The value of the nard she poured out on Jesus was staggering – no average person could have afforded such a lavish display. This makes her sacrificial act all the more remarkable.

Act of Devotion

By anointing Jesus with precious nard, Mary showed her immense gratitude and devotion to him. In those days anointing a guest’s head with oil was common courtesy, but Mary went above and beyond by pouring the oil over Jesus’ feet – a humble act displaying her love and care for her teacher.

Just a few days before his death, this act took on even greater meaning. Mary seemed to understand that Jesus would soon die, and she lovingly prepared him for burial in the Jewish custom of the time.

Her stirring display still stands today as one of the most beautiful acts of worship recorded in the Bible.

Preparation for Christ’s Death

Scholars believe Mary’s anointing of Jesus was a prophetic act foreshadowing his death. The Gospel writer John remarks that the house was filled with the fragrance of nard after Mary poured it out. This indicates the quantity used – a staggering 12-16 ounces!

Such excess echoes Old Testament accounts of kings being anointed for burial with huge amounts of spices.
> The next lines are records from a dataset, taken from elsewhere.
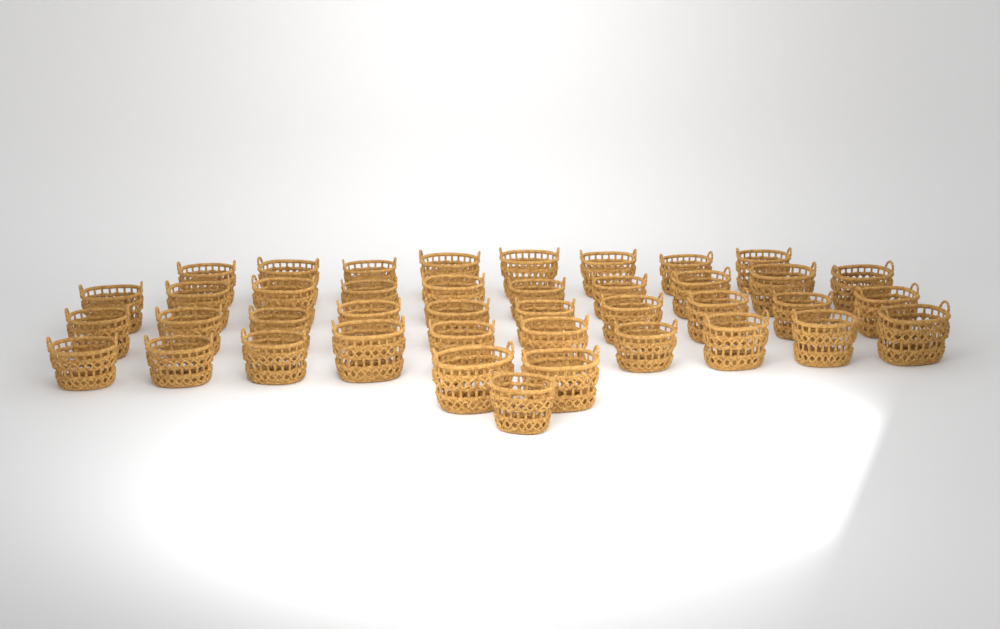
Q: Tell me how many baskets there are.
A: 41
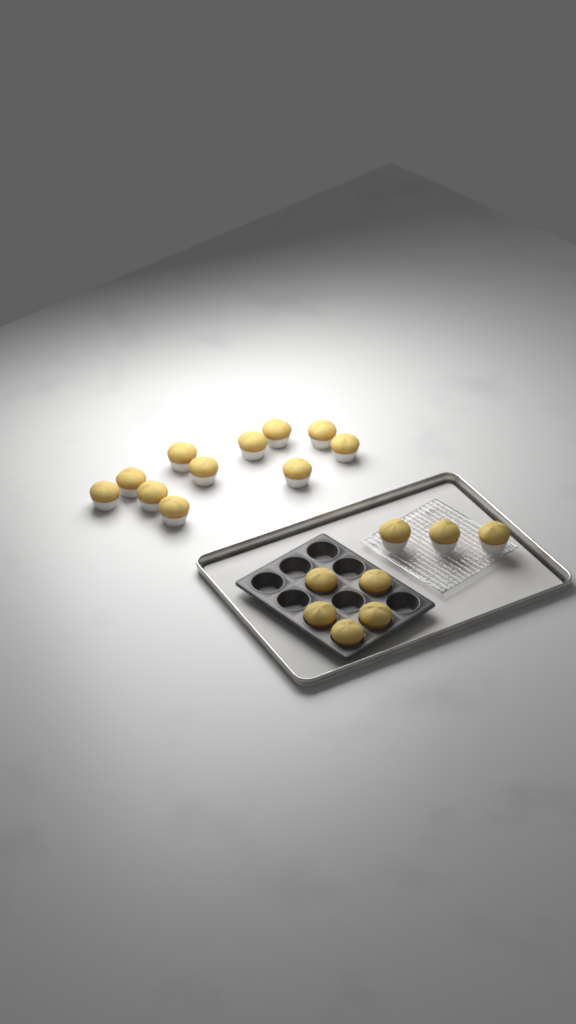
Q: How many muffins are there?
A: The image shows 19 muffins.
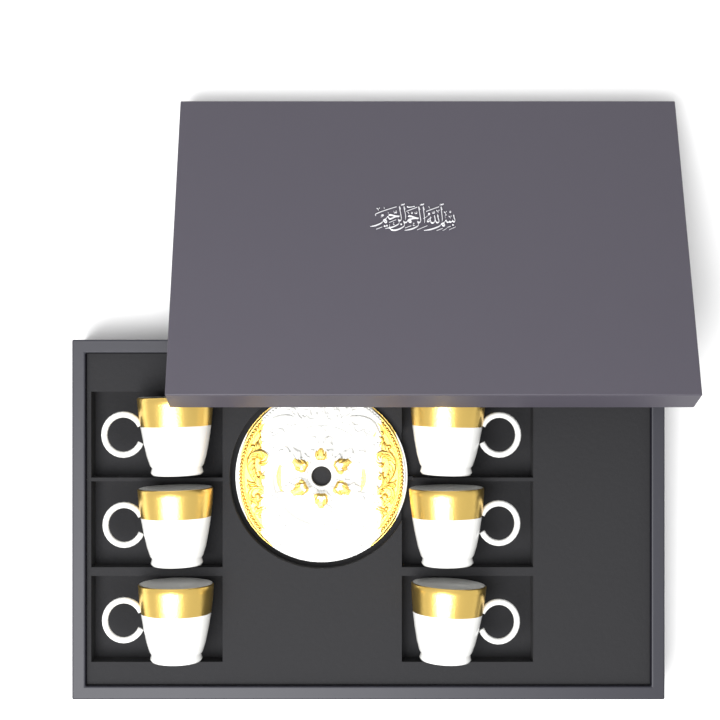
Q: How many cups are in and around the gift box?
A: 6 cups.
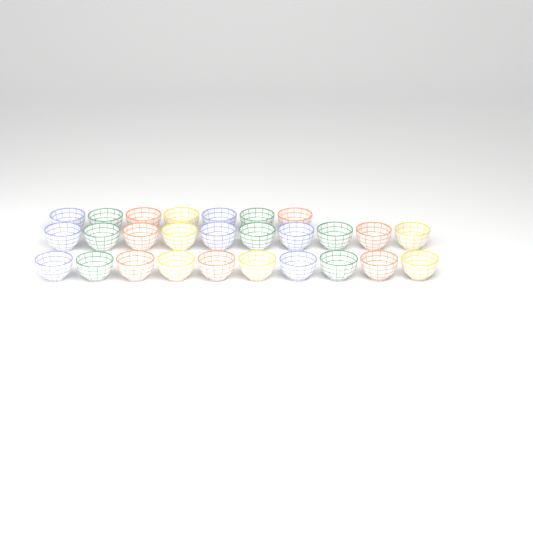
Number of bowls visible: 27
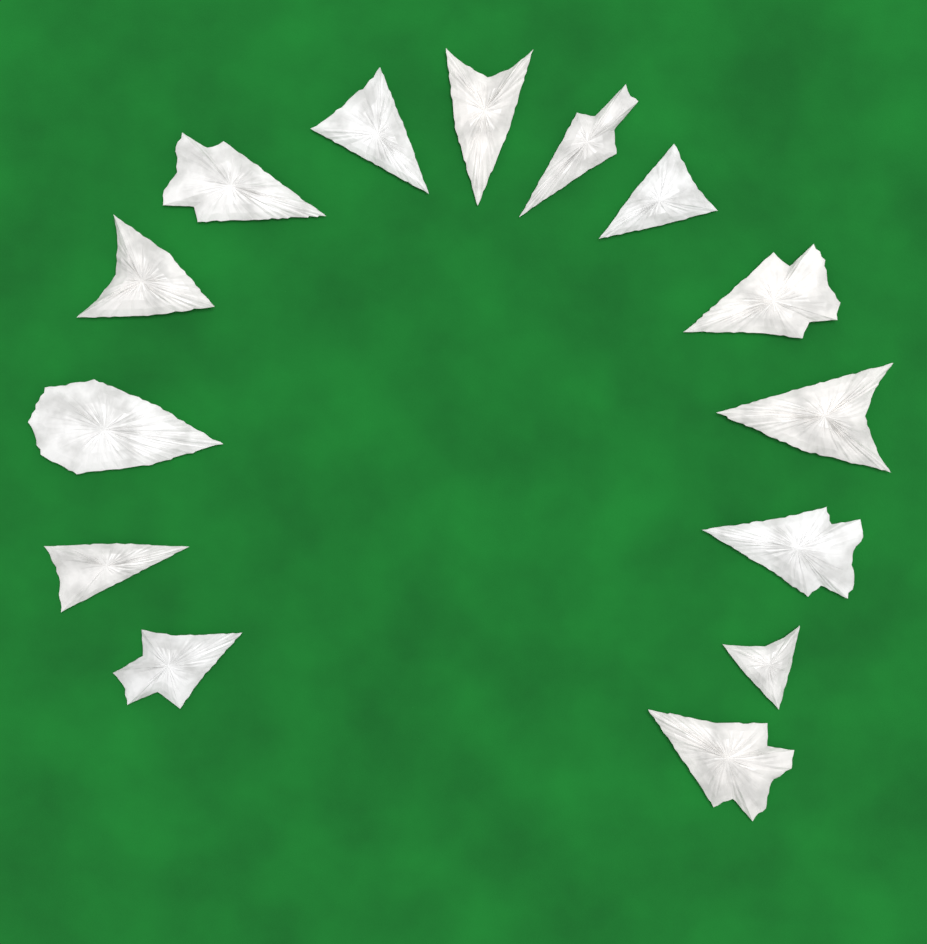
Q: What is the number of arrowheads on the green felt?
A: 14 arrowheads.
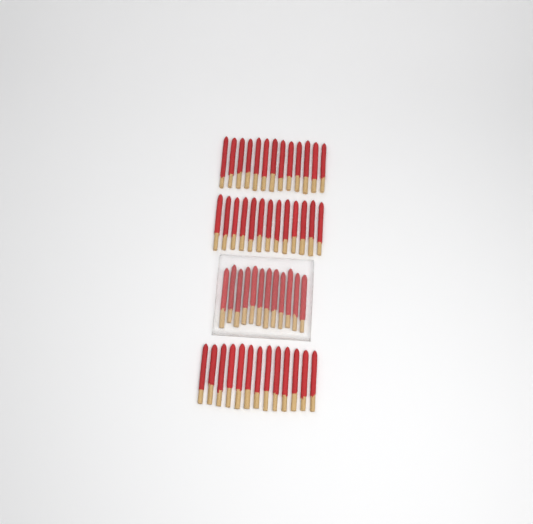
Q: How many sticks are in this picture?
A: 51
The timing is also significant – Jesus said Mary “anointed my body beforehand for burial” (Mark 14:8).

So while not everyone understood at the time, Mary likely sensed Jesus’ impending death and anointed him both out of devotion and in preparation for his burial.

Her lavish outpouring of nard foreshadowed his sacrificial death on the cross when his body would be wrapped in linen and spices.


In summary, nard is an aromatic oil derived from the spikenard plant that held great cultural, religious, and social significance in biblical times.

It was prized for its preciousness, used for anointing and embalming rituals, and took on symbolic meaning related to devotion and the identity of Jesus as messiah.